Наши исследования самых ранних проявлений РДА в возрасте до 2 лет основаны на ретроспективном клинико-анамнестическом анализе 185 историй болезни (К. С. Лебединская) и 65 историй развития (О. С. Никольская), 220 детей в возрасте 3—9 лет, наблюдавшихся в специальной экспериментальной группе по коррекции раннего детского аутизма при НИИ дефектологии Академии педагогических наук СССР в период 1978—1989 гг.
Лишь одно из непосредственных наблюдений касалось ребенка 1 г. 6 мес. Во всех остальных случаях возраст детей к моменту обращения за консультацией составил 4—9 лет (в основном 5—7 лет). Поэтому об особенностях раннего развития ребенка можно было судить только по сведениям клинического и психологического анамнеза.
К сожалению, достоверных данных о психическом развитии ребенка, дифференцированных по годам жизни (что, как представляется, особенно важно для анализа первого года жизни ребенка), нам получить не удалось. Большинство матерей не могли дать точной хронологии появления тех или иных признаков, характеризующих особенности раннего развития ребенка.
Тем не менее при направленном расспросе родителей выяснилось, что в 35% наблюдений отдельные признаки неблагополучия нервно-психического развития ребенка были отмечены на первом году жизни, в 56% — на втором. Обращение к невропатологу (на первом году жизни ребенка — в 29% наблюдений, на втором — в 67%) или психоневрологу (на втором году жизни — в28% наблюдений), ни в одном случае не завершилось диагностикой РДА.

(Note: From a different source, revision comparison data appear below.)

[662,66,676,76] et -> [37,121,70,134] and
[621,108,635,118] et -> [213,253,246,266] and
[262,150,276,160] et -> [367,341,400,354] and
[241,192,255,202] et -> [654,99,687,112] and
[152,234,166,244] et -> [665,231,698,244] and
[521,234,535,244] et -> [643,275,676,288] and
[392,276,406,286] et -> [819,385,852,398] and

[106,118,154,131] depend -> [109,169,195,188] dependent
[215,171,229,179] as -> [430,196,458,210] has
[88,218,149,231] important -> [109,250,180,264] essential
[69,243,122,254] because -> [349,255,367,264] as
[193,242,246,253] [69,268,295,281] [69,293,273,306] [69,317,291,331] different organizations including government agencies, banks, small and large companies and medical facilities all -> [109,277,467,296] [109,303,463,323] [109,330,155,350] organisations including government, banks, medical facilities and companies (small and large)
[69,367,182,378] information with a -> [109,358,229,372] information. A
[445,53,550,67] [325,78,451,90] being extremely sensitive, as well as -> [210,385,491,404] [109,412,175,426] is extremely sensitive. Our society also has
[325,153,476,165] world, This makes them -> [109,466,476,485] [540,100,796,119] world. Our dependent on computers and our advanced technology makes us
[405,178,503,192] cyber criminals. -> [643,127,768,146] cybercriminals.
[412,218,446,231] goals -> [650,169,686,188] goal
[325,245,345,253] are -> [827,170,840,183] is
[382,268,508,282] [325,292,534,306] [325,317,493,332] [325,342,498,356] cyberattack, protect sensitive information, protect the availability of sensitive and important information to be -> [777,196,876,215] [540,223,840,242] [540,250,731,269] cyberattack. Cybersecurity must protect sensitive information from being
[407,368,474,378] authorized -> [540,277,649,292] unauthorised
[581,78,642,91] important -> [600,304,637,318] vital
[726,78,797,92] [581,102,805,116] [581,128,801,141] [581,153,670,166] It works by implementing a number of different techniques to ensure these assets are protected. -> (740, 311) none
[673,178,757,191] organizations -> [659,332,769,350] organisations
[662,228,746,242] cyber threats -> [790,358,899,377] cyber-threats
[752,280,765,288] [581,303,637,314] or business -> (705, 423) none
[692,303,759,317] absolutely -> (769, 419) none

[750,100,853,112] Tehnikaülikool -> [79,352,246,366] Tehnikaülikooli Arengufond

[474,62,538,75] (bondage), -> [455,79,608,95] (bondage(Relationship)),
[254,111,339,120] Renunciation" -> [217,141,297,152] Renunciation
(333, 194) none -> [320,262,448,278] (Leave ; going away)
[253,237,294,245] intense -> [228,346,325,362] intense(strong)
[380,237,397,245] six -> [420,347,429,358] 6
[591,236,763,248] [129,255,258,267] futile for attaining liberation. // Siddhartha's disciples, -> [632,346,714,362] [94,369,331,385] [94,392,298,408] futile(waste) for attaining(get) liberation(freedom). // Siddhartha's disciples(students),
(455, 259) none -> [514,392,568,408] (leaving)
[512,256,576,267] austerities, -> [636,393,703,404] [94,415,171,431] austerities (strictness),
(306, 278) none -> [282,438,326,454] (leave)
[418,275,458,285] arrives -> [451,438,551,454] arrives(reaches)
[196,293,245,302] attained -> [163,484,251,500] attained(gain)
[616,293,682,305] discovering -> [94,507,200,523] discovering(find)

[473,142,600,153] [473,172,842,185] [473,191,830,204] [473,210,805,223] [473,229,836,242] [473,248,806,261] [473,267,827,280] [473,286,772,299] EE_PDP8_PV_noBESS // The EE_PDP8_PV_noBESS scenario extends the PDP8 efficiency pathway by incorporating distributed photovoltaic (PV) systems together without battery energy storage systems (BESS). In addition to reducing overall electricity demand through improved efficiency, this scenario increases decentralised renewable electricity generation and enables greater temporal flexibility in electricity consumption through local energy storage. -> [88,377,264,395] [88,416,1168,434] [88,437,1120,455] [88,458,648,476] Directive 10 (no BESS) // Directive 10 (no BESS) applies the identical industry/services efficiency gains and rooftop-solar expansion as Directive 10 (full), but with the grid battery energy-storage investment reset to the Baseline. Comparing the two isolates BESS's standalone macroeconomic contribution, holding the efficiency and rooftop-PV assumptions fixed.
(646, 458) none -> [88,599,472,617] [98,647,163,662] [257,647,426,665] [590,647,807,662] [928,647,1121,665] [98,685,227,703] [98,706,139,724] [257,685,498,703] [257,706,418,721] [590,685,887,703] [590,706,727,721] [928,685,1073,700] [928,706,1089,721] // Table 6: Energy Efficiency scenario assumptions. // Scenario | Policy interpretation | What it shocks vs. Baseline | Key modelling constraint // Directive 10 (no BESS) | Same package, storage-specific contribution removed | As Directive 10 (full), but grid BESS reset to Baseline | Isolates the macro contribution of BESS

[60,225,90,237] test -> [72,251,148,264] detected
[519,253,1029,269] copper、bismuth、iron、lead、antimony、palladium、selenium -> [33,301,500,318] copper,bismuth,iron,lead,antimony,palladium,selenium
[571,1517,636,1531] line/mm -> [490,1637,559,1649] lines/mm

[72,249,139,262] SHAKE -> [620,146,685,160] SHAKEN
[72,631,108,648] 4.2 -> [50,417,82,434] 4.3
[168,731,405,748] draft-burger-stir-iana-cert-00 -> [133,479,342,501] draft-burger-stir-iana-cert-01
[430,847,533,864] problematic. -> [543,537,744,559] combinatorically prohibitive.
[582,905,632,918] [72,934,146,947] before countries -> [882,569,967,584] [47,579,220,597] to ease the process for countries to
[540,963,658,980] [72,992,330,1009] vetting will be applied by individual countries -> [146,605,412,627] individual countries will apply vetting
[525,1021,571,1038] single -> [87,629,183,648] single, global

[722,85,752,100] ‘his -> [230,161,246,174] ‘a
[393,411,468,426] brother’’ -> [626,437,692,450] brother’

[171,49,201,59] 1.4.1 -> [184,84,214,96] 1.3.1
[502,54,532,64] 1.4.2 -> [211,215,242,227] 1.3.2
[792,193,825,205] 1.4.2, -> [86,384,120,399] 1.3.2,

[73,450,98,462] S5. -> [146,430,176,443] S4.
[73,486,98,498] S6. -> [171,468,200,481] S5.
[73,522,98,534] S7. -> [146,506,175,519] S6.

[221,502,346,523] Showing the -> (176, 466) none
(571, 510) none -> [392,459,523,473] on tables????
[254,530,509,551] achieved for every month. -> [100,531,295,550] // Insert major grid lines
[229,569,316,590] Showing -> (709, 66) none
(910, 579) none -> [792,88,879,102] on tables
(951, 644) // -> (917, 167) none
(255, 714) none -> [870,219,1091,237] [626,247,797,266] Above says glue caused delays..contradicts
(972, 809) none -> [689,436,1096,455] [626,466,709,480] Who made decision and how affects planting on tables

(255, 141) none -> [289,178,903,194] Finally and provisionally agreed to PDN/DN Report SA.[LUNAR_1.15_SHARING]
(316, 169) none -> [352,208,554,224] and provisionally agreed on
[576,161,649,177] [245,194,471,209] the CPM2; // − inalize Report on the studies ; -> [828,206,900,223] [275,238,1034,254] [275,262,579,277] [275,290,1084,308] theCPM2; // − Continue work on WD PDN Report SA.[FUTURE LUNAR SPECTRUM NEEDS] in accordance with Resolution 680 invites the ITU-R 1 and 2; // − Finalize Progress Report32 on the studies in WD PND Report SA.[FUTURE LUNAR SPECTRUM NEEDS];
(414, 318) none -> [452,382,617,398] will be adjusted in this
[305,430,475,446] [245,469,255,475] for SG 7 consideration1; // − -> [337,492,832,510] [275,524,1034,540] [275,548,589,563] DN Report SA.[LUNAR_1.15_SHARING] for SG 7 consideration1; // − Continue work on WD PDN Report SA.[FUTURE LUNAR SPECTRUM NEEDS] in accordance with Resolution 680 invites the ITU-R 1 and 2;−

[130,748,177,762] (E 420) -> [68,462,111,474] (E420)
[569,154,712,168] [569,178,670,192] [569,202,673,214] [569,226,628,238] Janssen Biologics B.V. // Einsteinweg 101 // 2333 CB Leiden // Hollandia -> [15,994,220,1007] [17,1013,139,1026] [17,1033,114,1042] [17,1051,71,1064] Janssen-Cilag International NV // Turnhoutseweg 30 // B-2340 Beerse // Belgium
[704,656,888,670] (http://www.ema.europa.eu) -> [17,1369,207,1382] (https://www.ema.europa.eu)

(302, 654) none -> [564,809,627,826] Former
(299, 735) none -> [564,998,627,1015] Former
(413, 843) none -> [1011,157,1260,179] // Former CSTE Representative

14% детей были сочтены здоровыми. В 20% обращений была диагностирована перинатальная энцефалопатия, в
[27]
11% — гидроцефалия, в 14% — последствия родовой травмы, в 10% — умственная отсталость, в 19% — задержка психомоторного развития, в 9% — детский церебральный паралич, в 3% — судорожный синдром. Поэтому не была назначена адекватная терапия и, естественно, не вставал вопрос об особенностях воспитания.
Между тем в 88% наблюдений ретроспективно удалось выяснить, что признаки аутистического развития уже в первые два года жизни выступали более или менее отчетливо.
Проведенный нами анализ был направлен на наиболее полное выявление у аутичных детей первых двух лет жизни особенностей психического дизонтогенеза, наиболее значимых для диагностики РДА.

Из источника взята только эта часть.